Le « cosy game » ne commence-t-il pas à ressembler à une formule toute faite, avec les mêmes mécaniques, les mêmes univers ? Est-ce qu’on est encore dans une intention sincère, ou le réconfort devient-il un énième produit formaté pour répondre à un besoin de douceur et de contrôle post-2020 ?

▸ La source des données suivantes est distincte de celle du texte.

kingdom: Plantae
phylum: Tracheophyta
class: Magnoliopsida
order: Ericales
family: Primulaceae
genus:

Le cosy game, un « genre » qui vous veut du bien
Pour les lecteurs qui ne maîtriseraient pas la langue de Shakespeare, commençons par une rapide traduction du mot « cosy » : on parle ici de quelque chose de réconfortant, relaxant et tout doux, comme un cocon dans lequel on pourrait se glisser pour oublier tous ses problèmes. Un cosy game, c’est donc un jeu qui arrive a recréer cette sensation de douceur une fois la manette en main.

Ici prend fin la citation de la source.